The good type of challenge is just a fitness program that isn’t intended to be run over and over. It’s usually something that makes recovery more difficult, like when I ran a Bulgarian-inspired weightlifting program and had to eat and sleep like it was my job just to keep up. It was worthwhile in the end and even enjoyable in the moment, but I had to put some of my other life priorities on pause to be able to do it. When it was over, I was happy to go back to my usual style of training.

Training programs don’t have to be like that, though. They can just be training programs. You do the program for a few weeks or months, and at the end, you’re ready for another one just like it.

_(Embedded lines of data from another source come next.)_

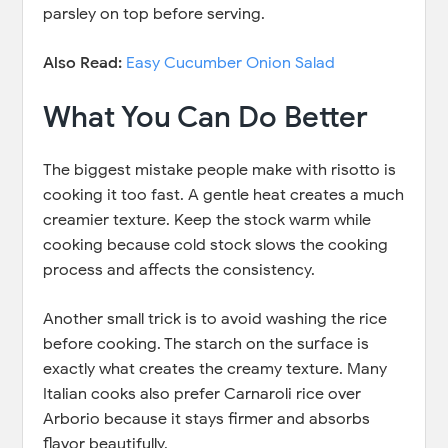
parsley on top before serving.
Also Read:
Easy Cucumber Onion Salad
What You Can Do Better
The biggest mistake people make with risotto is
cooking it too fast. A gentle heat creates a much
creamier texture. Keep the stock warm while
cooking because cold stock slows the cooking
process and affects the consistency.
Another small trick is to avoid washing the rice
before cooking. The starch on the surface is
exactly what creates the creamy texture. Many
Italian cooks also prefer Carnaroli rice over
Arborio because it stays firmer and absorbs
flavor beautifully.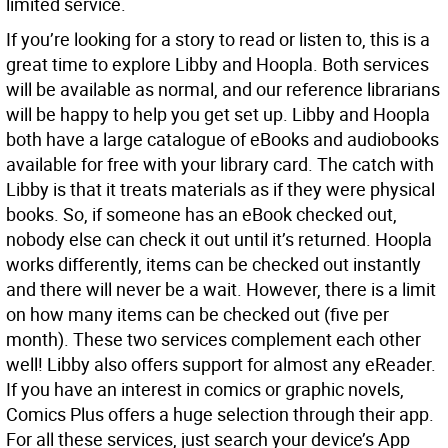
limited service.
If you’re looking for a story to read or listen to, this is a
great time to explore Libby and Hoopla. Both services
will be available as normal, and our reference librarians
will be happy to help you get set up. Libby and Hoopla
both have a large catalogue of eBooks and audiobooks
available for free with your library card. The catch with
Libby is that it treats materials as if they were physical
books. So, if someone has an eBook checked out,
nobody else can check it out until it’s returned. Hoopla
works differently, items can be checked out instantly
and there will never be a wait. However, there is a limit
on how many items can be checked out (five per
month). These two services complement each other
well! Libby also offers support for almost any eReader.
If you have an interest in comics or graphic novels,
Comics Plus offers a huge selection through their app.
For all these services, just search your device’s App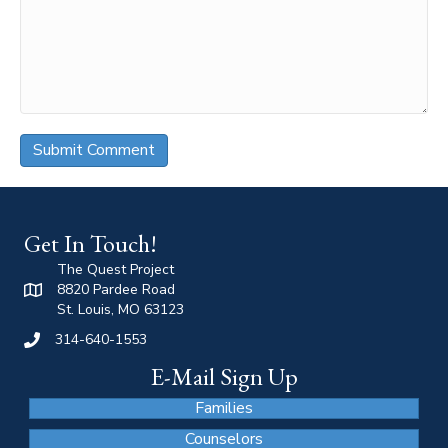
Get In Touch!
The Quest Project
8820 Pardee Road
St. Louis, MO 63123
314-640-1553
E-Mail Sign Up
Families
Counselors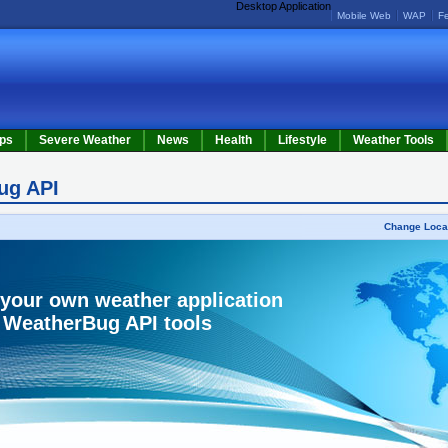
Desktop Application
Mobile Web
WAP
F
ps
Severe Weather
News
Health
Lifestyle
Weather Tools
ug API
Change Loca
 your own weather application
 WeatherBug API tools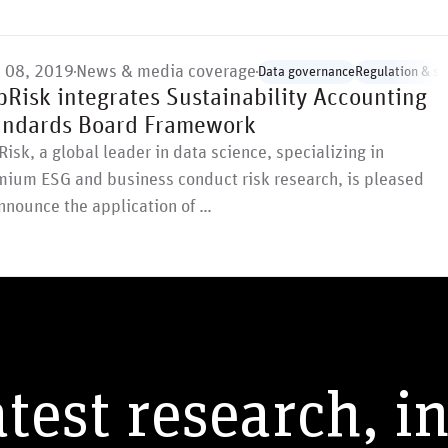
 08, 2019
News & media coverage
Data governance
Regulation & st
pRisk integrates Sustainability Accounting
andards Board Framework
isk, a global leader in data science, specializing in
mium ESG and business conduct risk research, is pleased
nnounce the application of …
atest research, i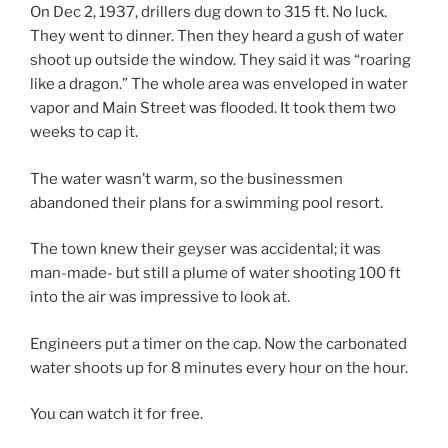
On Dec 2, 1937, drillers dug down to 315 ft. No luck.
They went to dinner. Then they heard a gush of water
shoot up outside the window. They said it was “roaring
like a dragon.” The whole area was enveloped in water
vapor and Main Street was flooded. It took them two
weeks to cap it.
The water wasn’t warm, so the businessmen
abandoned their plans for a swimming pool resort.
The town knew their geyser was accidental; it was
man-made- but still a plume of water shooting 100 ft
into the air was impressive to look at.
Engineers put a timer on the cap. Now the carbonated
water shoots up for 8 minutes every hour on the hour.
You can watch it for free.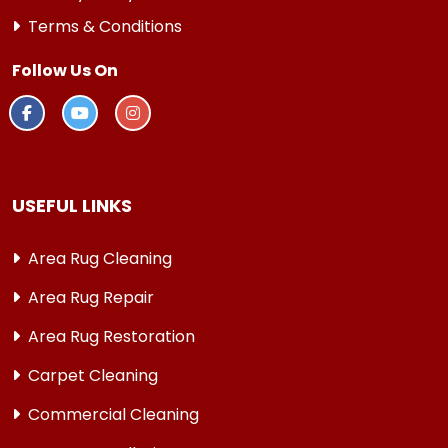
Terms & Conditions
Follow Us On
USEFUL LINKS
Area Rug Cleaning
Area Rug Repair
Area Rug Restoration
Carpet Cleaning
Commercial Cleaning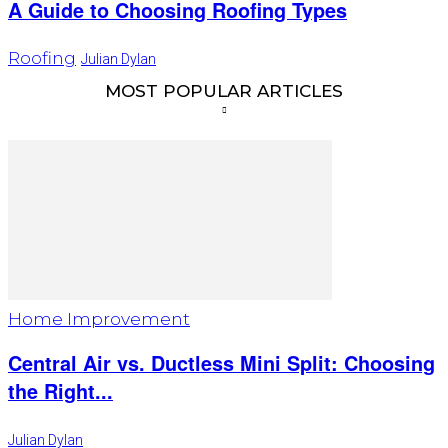
A Guide to Choosing Roofing Types
Roofing
Julian Dylan
MOST POPULAR ARTICLES
Home Improvement
Central Air vs. Ductless Mini Split: Choosing
the Right...
Julian Dylan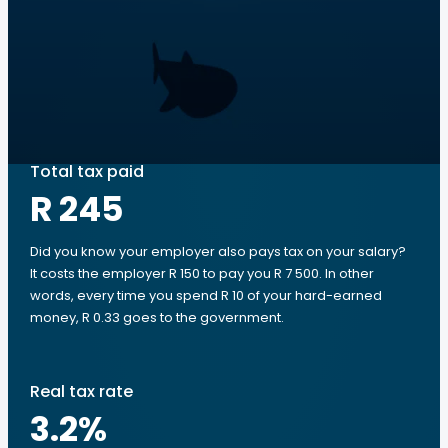
Total tax paid
R 245
Did you know your employer also pays tax on your salary?
It costs the employer R 150 to pay you R 7 500. In other
words, every time you spend R 10 of your hard-earned
money, R 0.33 goes to the government.
Real tax rate
3.2
%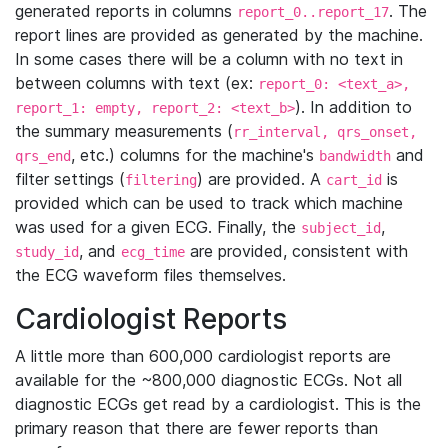
generated reports in columns
. The
report_0..report_17
report lines are provided as generated by the machine.
In some cases there will be a column with no text in
between columns with text (ex:
report_0: <text_a>,
). In addition to
report_1: empty, report_2: <text_b>
the summary measurements (
rr_interval, qrs_onset,
, etc.) columns for the machine's
and
qrs_end
bandwidth
filter settings (
) are provided. A
is
filtering
cart_id
provided which can be used to track which machine
was used for a given ECG. Finally, the
,
subject_id
, and
are provided, consistent with
study_id
ecg_time
the ECG waveform files themselves.
Cardiologist Reports
A little more than 600,000 cardiologist reports are
available for the ~800,000 diagnostic ECGs. Not all
diagnostic ECGs get read by a cardiologist. This is the
primary reason that there are fewer reports than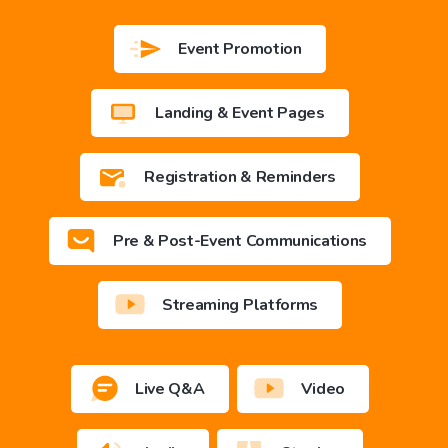
Event Promotion
Landing & Event Pages
Registration & Reminders
Pre & Post-Event Communications
Streaming Platforms
Live Q&A
Video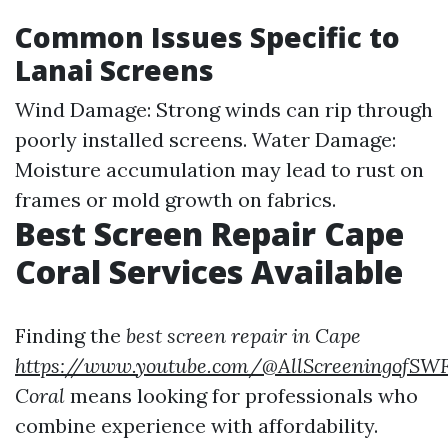
Common Issues Specific to
Lanai Screens
Wind Damage: Strong winds can rip through
poorly installed screens. Water Damage:
Moisture accumulation may lead to rust on
frames or mold growth on fabrics.
Best Screen Repair Cape
Coral Services Available
Finding the
best screen repair in Cape
https://www.youtube.com/@AllScreeningofSW
Coral
means looking for professionals who
combine experience with affordability.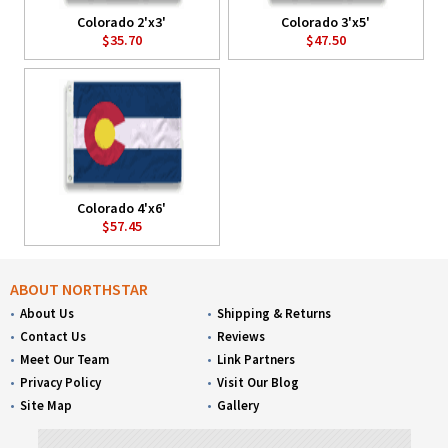
Colorado 2'x3'
Colorado 3'x5'
$35.70
$47.50
Colorado 4'x6'
$57.45
ABOUT NORTHSTAR
About Us
Shipping & Returns
Contact Us
Reviews
Meet Our Team
Link Partners
Privacy Policy
Visit Our Blog
Site Map
Gallery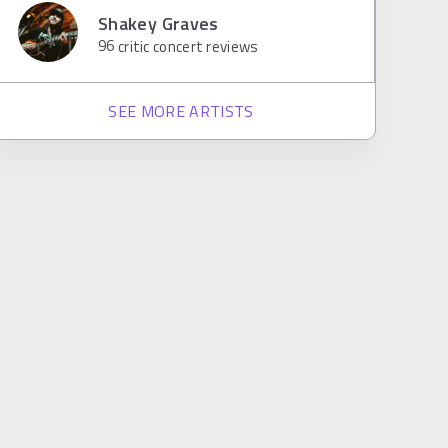
Shakey Graves
96
critic concert reviews
SEE MORE ARTISTS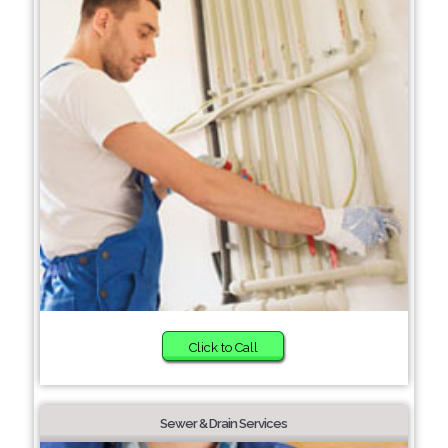
Click to Call
Sewer & Drain Services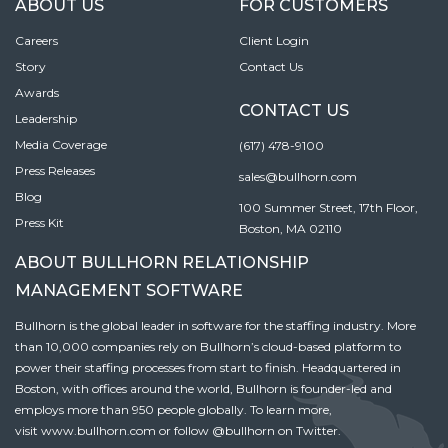
ABOUT US
FOR CUSTOMERS
Careers
Client Login
Story
Contact Us
Awards
CONTACT US
Leadership
Media Coverage
(617) 478-9100
Press Releases
sales@bullhorn.com
Blog
100 Summer Street, 17th Floor,
Press Kit
Boston, MA 02110
ABOUT BULLHORN RELATIONSHIP
MANAGEMENT SOFTWARE
Bullhorn is the global leader in software for the staffing industry. More
than 10,000 companies rely on Bullhorn’s cloud-based platform to
power their staffing processes from start to finish. Headquartered in
Boston, with offices around the world, Bullhorn is founder-led and
employs more than 950 people globally. To learn more,
visit
www.bullhorn.com
or follow
@bullhorn
on Twitter.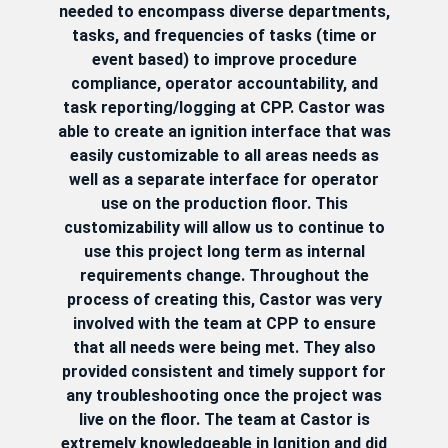
needed to encompass diverse departments,
tasks, and frequencies of tasks (time or
event based) to improve procedure
compliance, operator accountability, and
task reporting/logging at CPP. Castor was
able to create an ignition interface that was
easily customizable to all areas needs as
well as a separate interface for operator
use on the production floor. This
customizability will allow us to continue to
use this project long term as internal
requirements change. Throughout the
process of creating this, Castor was very
involved with the team at CPP to ensure
that all needs were being met. They also
provided consistent and timely support for
any troubleshooting once the project was
live on the floor. The team at Castor is
extremely knowledgeable in Ignition and did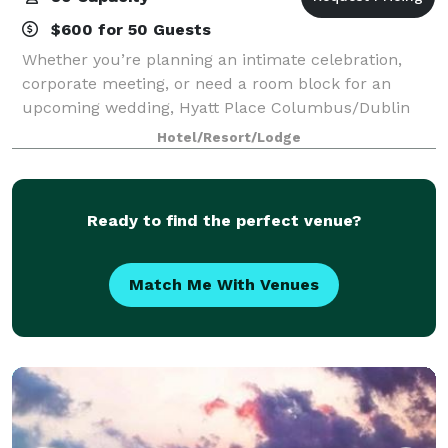
$600 for 50 Guests
Whether you’re planning an intimate celebration,
corporate meeting, or need a room block for an
upcoming wedding, Hyatt Place Columbus/Dublin
offers a welcoming and convenient setting designed
Hotel/Resort/Lodge
to impress. Our hotel features 1,612 square fe
Ready to find the perfect venue?
Match Me With Venues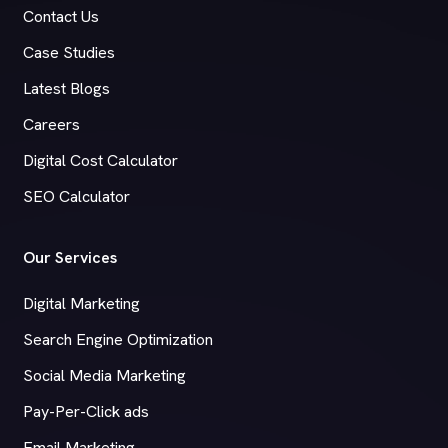
Contact Us
Case Studies
Latest Blogs
Careers
Digital Cost Calculator
SEO Calculator
Our Services
Digital Marketing
Search Engine Optimization
Social Media Marketing
Pay-Per-Click ads
Email Marketing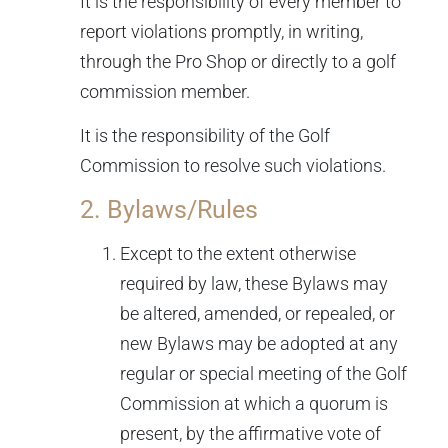
It is the responsibility of every member to
report violations promptly, in writing,
through the Pro Shop or directly to a golf
commission member.
It is the responsibility of the Golf
Commission to resolve such violations.
2. Bylaws/Rules
Except to the extent otherwise
required by law, these Bylaws may
be altered, amended, or repealed, or
new Bylaws may be adopted at any
regular or special meeting of the Golf
Commission at which a quorum is
present, by the affirmative vote of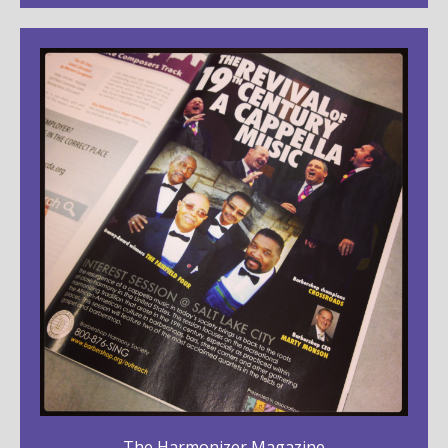
The Harmonizer Magazine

Either way, here’s what the good kind looks like:

  • The amount of work and the difficulty of the work start out at a level you can handle.
  • If it will be more difficult by the end, there is a reason (other than the creator’s wishful thinking) to believe you’ll be able to handle it by the end.
  • It has a specific purpose that aligns with your goals for your training.
  • It allows for a healthy balance between your fitness and the rest of your life.
  • If it’s difficult, the hard parts are there for a goal-oriented reason, not just to make you suffer.
  • You feel confident about your ability to gauge when and whether it’s time to quit.

This checklist eliminates most silly social-media fitness challenges, but just about any legit training program will pass the test.